Inventory elimination has achieved good results. It continues to guide franchisees to focus on retail and inventory improvements. At the end of 23, the company's inventory was 1,344 billion yuan (-17.9% YoY) and 24Q1 inventory was 1,296 billion yuan, maintaining a continuous downward trend. Thanks to the company's vigorous promotion of retail management upgrades and increased inventory management and clearance efforts, the inventory turnover of all major categories has improved markedly.

In the future, the company will continue to guide franchisees to pay attention to retail data and inventory turnover to increase the sell-out rate and gross profit margin of current season products. With the completion of the Nantong Smart Industrial Park project, we expect that the company's supply chain's ability to respond quickly will also be further enhanced.

Profit forecasts and investment suggestions:

We believe that the company's strategic focus on franchisee inventory and retail may affect short-term franchise shipments, but it is conducive to the healthy development of long-term channels. The efficiency of the company's direct-run stores has improved significantly, and the overall store opening policy is positive. With the steady recovery of the US furniture business, we expect the company to return to steady growth.
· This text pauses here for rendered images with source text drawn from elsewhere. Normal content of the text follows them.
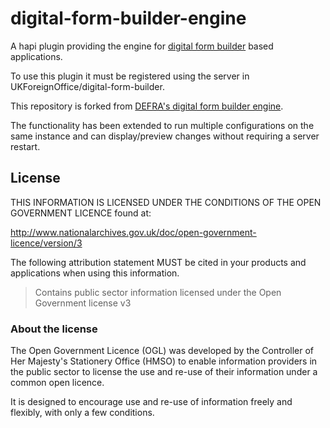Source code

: # digital-form-builder-engine

A hapi plugin providing the engine for [digital form builder](https://github.com/XGovFormBuilder/digital-form-builder) based applications. 

To use this plugin it must be registered using the server in UKForeignOffice/digital-form-builder.

This repository is forked from [DEFRA's digital form builder engine](https://github.com/DEFRA/digital-form-builder-engine).

The functionality has been extended to run multiple configurations on the same instance and can display/preview changes without requiring a server restart.

## License

THIS INFORMATION IS LICENSED UNDER THE CONDITIONS OF THE OPEN GOVERNMENT LICENCE found at:

http://www.nationalarchives.gov.uk/doc/open-government-licence/version/3

The following attribution statement MUST be cited in your products and applications when using this information.

> Contains public sector information licensed under the Open Government license v3

### About the license

The Open Government Licence (OGL) was developed by the Controller of Her Majesty's Stationery Office (HMSO) to enable information providers in the public sector to license the use and re-use of their information under a common open licence.

It is designed to encourage use and re-use of information freely and flexibly, with only a few conditions.
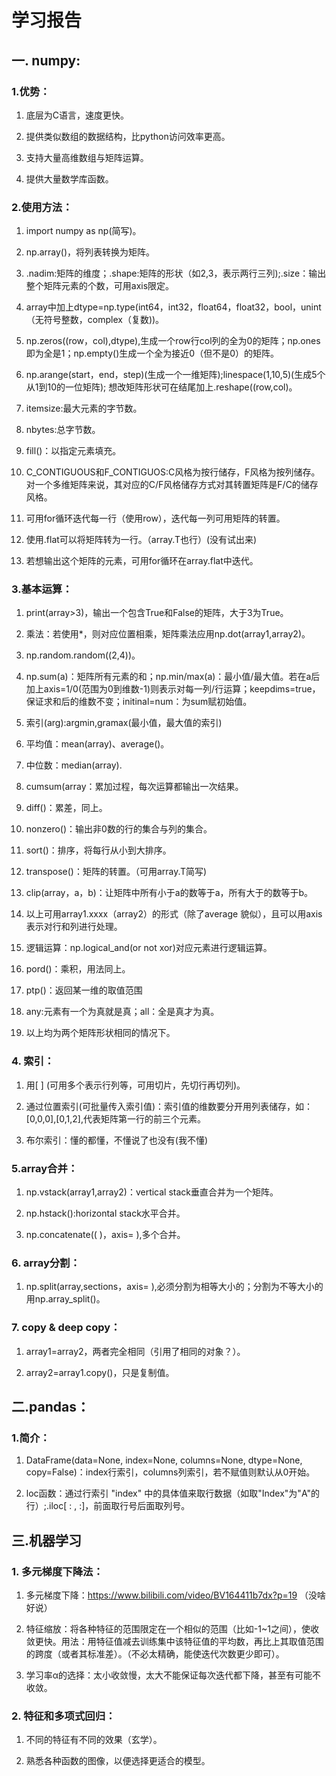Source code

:# **学习报告**

## **一. numpy:**

### **1.优势：**

1. 底层为C语言，速度更快。

2. 提供类似数组的数据结构，比python访问效率更高。

3. 支持大量高维数组与矩阵运算。

4. 提供大量数学库函数。  

### **2.使用方法：**

1. import numpy as np(简写)。

2. np.array()，将列表转换为矩阵。

3. .nadim:矩阵的维度；.shape:矩阵的形状（如2,3，表示两行三列);.size：输出整个矩阵元素的个数，可用axis限定。

4. array中加上dtype=np.type(int64，int32，float64，float32，bool，unint（无符号整数，complex（复数))。

5. np.zeros((row，col),dtype),生成一个row行col列的全为0的矩阵；np.ones即为全是1；np.empty()生成一个全为接近0（但不是0）的矩阵。

6. np.arange(start，end，step)(生成一个一维矩阵);linespace(1,10,5)(生成5个从1到10的一位矩阵);
想改矩阵形状可在结尾加上.reshape((row,col)。

7. itemsize:最大元素的字节数。

8. nbytes:总字节数。

9. fill()：以指定元素填充。  

10. C_CONTIGUOUS和F_CONTIGUOS:C风格为按行储存，F风格为按列储存。对一个多维矩阵来说，其对应的C/F风格储存方式对其转置矩阵是F/C的储存风格。

11. 可用for循环迭代每一行（使用row），迭代每一列可用矩阵的转置。

12. 使用.flat可以将矩阵转为一行。（array.T也行）(没有试出来)

13. 若想输出这个矩阵的元素，可用for循环在array.flat中迭代。

### **3.基本运算：**

1. print(array>3)，输出一个包含True和False的矩阵，大于3为True。

2. 乘法：若使用*，则对应位置相乘，矩阵乘法应用np.dot(array1,array2)。

3. np.random.random((2,4))。

4. np.sum(a)：矩阵所有元素的和；np.min/max(a)：最小值/最大值。若在a后加上axis=1/0(范围为0到维数-1)则表示对每一列/行运算；keepdims=true，保证求和后的维数不变；initinal=num：为sum赋初始值。

5. 索引(arg):argmin,gramax(最小值，最大值的索引)

6. 平均值：mean(array)、average()。

7. 中位数：median(array).

8. cumsum(array：累加过程，每次运算都输出一次结果。

9. diff()：累差，同上。

10. nonzero()：输出非0数的行的集合与列的集合。

11. sort()：排序，将每行从小到大排序。

12. transpose()：矩阵的转置。（可用array.T简写)

13. clip(array，a，b)：让矩阵中所有小于a的数等于a，所有大于的数等于b。

14. 以上可用array1.xxxx（array2）的形式（除了average 貌似），且可以用axis表示对行和列进行处理。

15. 逻辑运算：np.logical_and(or not xor)对应元素进行逻辑运算。

16. pord()：乘积，用法同上。

17. ptp()：返回某一维的取值范围

18. any:元素有一个为真就是真；all：全是真才为真。

19. 以上均为两个矩阵形状相同的情况下。

### **4. 索引：**

1. 用[ ] (可用多个表示行列等，可用切片，先切行再切列)。

2. 通过位置索引(可批量传入索引值)：索引值的维数要分开用列表储存，如：[0,0,0],[0,1,2],代表矩阵第一行的前三个元素。

3. 布尔索引：懂的都懂，不懂说了也没有(我不懂)

### **5.array合并：**

1. np.vstack(array1,array2)：vertical stack垂直合并为一个矩阵。

2. np.hstack():horizontal stack水平合并。

3. np.concatenate((  )，axis= ),多个合并。

### **6. array分割：**

1. np.split(array,sections，axis= ),必须分割为相等大小的；分割为不等大小的用np.array_split()。

### **7. copy & deep copy：**

1. array1=array2，两者完全相同（引用了相同的对象？）。

2. array2=array1.copy()，只是复制值。

## **二.pandas：**

### **1.简介：**

1. DataFrame(data=None, index=None, columns=None, dtype=None, copy=False)：index行索引，columns列索引，若不赋值则默认从0开始。

2. loc函数：通过行索引 "index" 中的具体值来取行数据（如取"Index"为"A"的行）;.iloc[ : , :]，前面取行号后面取列号。

## **三.机器学习**

### **1. 多元梯度下降法：**

1. 多元梯度下降：https://www.bilibili.com/video/BV164411b7dx?p=19 （没啥好说）

2. 特征缩放：将各种特征的范围限定在一个相似的范围（比如-1~1之间），使收敛更快。用法：用特征值减去训练集中该特征值的平均数，再比上其取值范围的跨度（或者其标准差）。（不必太精确，能使迭代次数更少即可）。

3. 学习率α的选择：太小收敛慢，太大不能保证每次迭代都下降，甚至有可能不收敛。

### **2. 特征和多项式回归：**

1. 不同的特征有不同的效果（玄学）。

2. 熟悉各种函数的图像，以便选择更适合的模型。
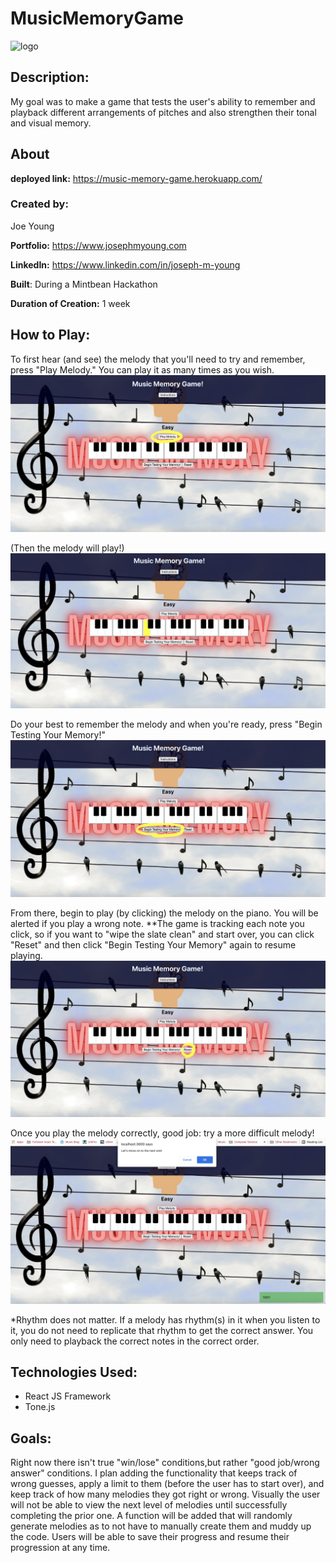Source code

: # MusicMemoryGame

![logo](src/images/mainLogo.png)

## Description:

My goal was to make a game that tests the user's ability to remember and playback different arrangements of pitches and also strengthen their tonal and visual memory.

## About

**deployed link:** https://music-memory-game.herokuapp.com/

### **Created by:**

Joe Young

**Portfolio:** https://www.josephmyoung.com

**LinkedIn:** https://www.linkedin.com/in/joseph-m-young

**Built**: During a Mintbean Hackathon

**Duration of Creation:** 1 week

## How to Play:

To first hear (and see) the melody that you'll need to try and remember, press "Play Melody." You can play it as many times as you wish.
![Play Melody](src/images/Play-Melody.png)

(Then the melody will play!)
![Melody is played ](src/images/Melody-is-played.png)

Do your best to remember the melody and when you're ready, press "Begin Testing Your Memory!"
![Begin Testing Your Memiry](src/images/Begin-Testing-Your-Memory.png)

From there, begin to play (by clicking) the melody on the piano. You will be alerted if you play a wrong note.
\*\*The game is tracking each note you click, so if you want to "wipe the slate clean" and start over, you can click "Reset" and then click "Begin Testing Your Memory" again to resume playing.
![Reset](src/images/Reset.png)

Once you play the melody correctly, good job: try a more difficult melody!
![Move on](src/images/Yay!-Move-on.png)

\*Rhythm does not matter. If a melody has rhythm(s) in it when you listen to it, you do not need to replicate that rhythm to get the correct answer. You only need to playback the correct notes in the correct order.

## **Technologies Used:**

- React JS Framework
- Tone.js

## Goals:

Right now there isn't true "win/lose" conditions,but rather "good job/wrong answer" conditions. I plan adding the functionality that keeps track of wrong guesses, apply a limit to them (before the user has to start over), and keep track of how many melodies they got right or wrong.
Visually the user will not be able to view the next level of melodies until successfully completing the prior one. A function will be added that will randomly generate melodies as to not have to manually create them and muddy up the code.
Users will be able to save their progress and resume their progression at any time.
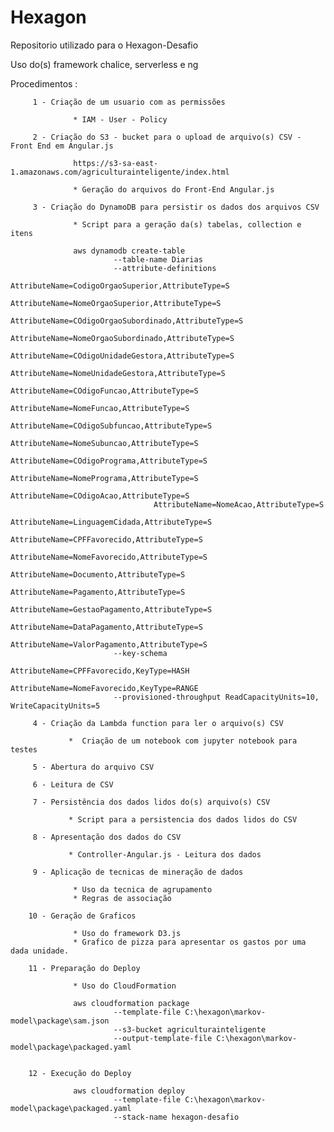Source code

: # Hexagon

Repositorio utilizado para o Hexagon-Desafio 

Uso do(s) framework chalice, serverless e ng

Procedimentos :

         1 - Criação de um usuario com as permissões
         
                  * IAM - User - Policy
                  
         2 - Criação do S3 - bucket para o upload de arquivo(s) CSV - Front End em Angular.js
         
                  https://s3-sa-east-1.amazonaws.com/agriculturainteligente/index.html
         
                  * Geração do arquivos do Front-End Angular.js
         
         3 - Criação do DynamoDB para persistir os dados dos arquivos CSV
                  
                  * Script para a geração da(s) tabelas, collection e itens
                  
                  aws dynamodb create-table 
                           --table-name Diarias 		
                           --attribute-definitions 
                                    AttributeName=CodigoOrgaoSuperior,AttributeType=S	
                                    AttributeName=NomeOrgaoSuperior,AttributeType=S	
                                    AttributeName=COdigoOrgaoSubordinado,AttributeType=S	
                                    AttributeName=NomeOrgaoSubordinado,AttributeType=S	
                                    AttributeName=COdigoUnidadeGestora,AttributeType=S	
                                    AttributeName=NomeUnidadeGestora,AttributeType=S	
                                    AttributeName=COdigoFuncao,AttributeType=S	
                                    AttributeName=NomeFuncao,AttributeType=S	
                                    AttributeName=COdigoSubfuncao,AttributeType=S	
                                    AttributeName=NomeSubuncao,AttributeType=S	
                                    AttributeName=COdigoPrograma,AttributeType=S	
                                    AttributeName=NomePrograma,AttributeType=S	
                                    AttributeName=COdigoAcao,AttributeType=S	
                                    AttributeName=NomeAcao,AttributeType=S	
                                    AttributeName=LinguagemCidada,AttributeType=S	
                                    AttributeName=CPFFavorecido,AttributeType=S	
                                    AttributeName=NomeFavorecido,AttributeType=S	
                                    AttributeName=Documento,AttributeType=S 
                                    AttributeName=Pagamento,AttributeType=S	
                                    AttributeName=GestaoPagamento,AttributeType=S	
                                    AttributeName=DataPagamento,AttributeType=S	
                                    AttributeName=ValorPagamento,AttributeType=S
                           --key-schema 
                                    AttributeName=CPFFavorecido,KeyType=HASH 
                                    AttributeName=NomeFavorecido,KeyType=RANGE 
                           --provisioned-throughput ReadCapacityUnits=10, WriteCapacityUnits=5
         
         4 - Criação da Lambda function para ler o arquivo(s) CSV 
         
                 *  Criação de um notebook com jupyter notebook para testes
         
         5 - Abertura do arquivo CSV
         
         6 - Leitura de CSV
         
         7 - Persistência dos dados lidos do(s) arquivo(s) CSV 
         
                 * Script para a persistencia dos dados lidos do CSV
         
         8 - Apresentação dos dados do CSV
         
                 * Controller-Angular.js - Leitura dos dados 
         
         9 - Aplicação de tecnicas de mineração de dados
         
                  * Uso da tecnica de agrupamento 
                  * Regras de associação
               
        10 - Geração de Graficos
        
                  * Uso do framework D3.js
                  * Grafico de pizza para apresentar os gastos por uma dada unidade.
        
        11 - Preparação do Deploy
        
                  * Uso do CloudFormation
               
                  aws cloudformation package 
                           --template-file C:\hexagon\markov-model\package\sam.json 
                           --s3-bucket agriculturainteligente 
                           --output-template-file C:\hexagon\markov-model\package\packaged.yaml

        
        12 - Execução do Deploy
        
                  aws cloudformation deploy 
                           --template-file C:\hexagon\markov-model\package\packaged.yaml 
                           --stack-name hexagon-desafio
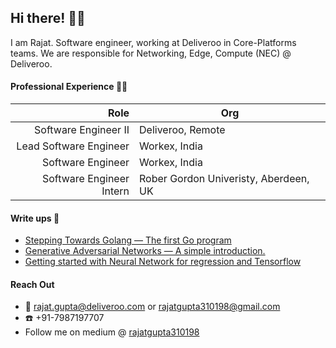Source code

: ## Hi there! 👋🏻

I am Rajat. Software engineer, working at Deliveroo in Core-Platforms teams. We are responsible for Networking, Edge, Compute (NEC) @ Deliveroo.


#### Professional Experience 👨‍💻

| Role                                 |                  Org                   |
|-------------------------------------:|----------------------------------------|
| Software Engineer II                 | Deliveroo, Remote                      |
| Lead Software Engineer               | Workex, India                          |
| Software Engineer                    | Workex, India                          |
| Software Engineer Intern             | Rober Gordon Univeristy, Aberdeen, UK  |


#### Write ups :green_book:

 - [Stepping Towards Golang — The first Go program](https://medium.com/@rajatgupta310198/stepping-towards-golang-the-first-go-program-80531820e183)
 - [Generative Adversarial Networks — A simple introduction.](https://medium.com/@rajatgupta310198/generative-adversarial-networks-a-simple-introduction-4fd576ab14a)
 - [Getting started with Neural Network for regression and Tensorflow](https://medium.com/@rajatgupta310198/getting-started-with-neural-network-for-regression-and-tensorflow-58ad3bd75223)

#### Reach Out
- :postbox: rajat.gupta@deliveroo.com or rajatgupta310198@gmail.com
- :telephone: +91-7987197707
- Follow me on medium @ [rajatgupta310198](https://medium.com/@rajatgupta310198)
In 24-26, the company's revenue is expected to be 53.0/58.2/6.37 billion yuan, -0.2%/+9.7%/+9.5%, net profit to mother of 5.6/6.2/680 million yuan, -2.6%/+10.2% year-on-year, corresponding to PE 13.5/12.2/11.1 times. The company's medium- to long-term growth is steady, high dividend attributes stand out, and maintain a “buy” rating.

Risk warning: e-commerce platform growth bottlenecks, regional home textile competition intensifies; US furniture recovery falls short of expectations

The translation is provided by third-party software.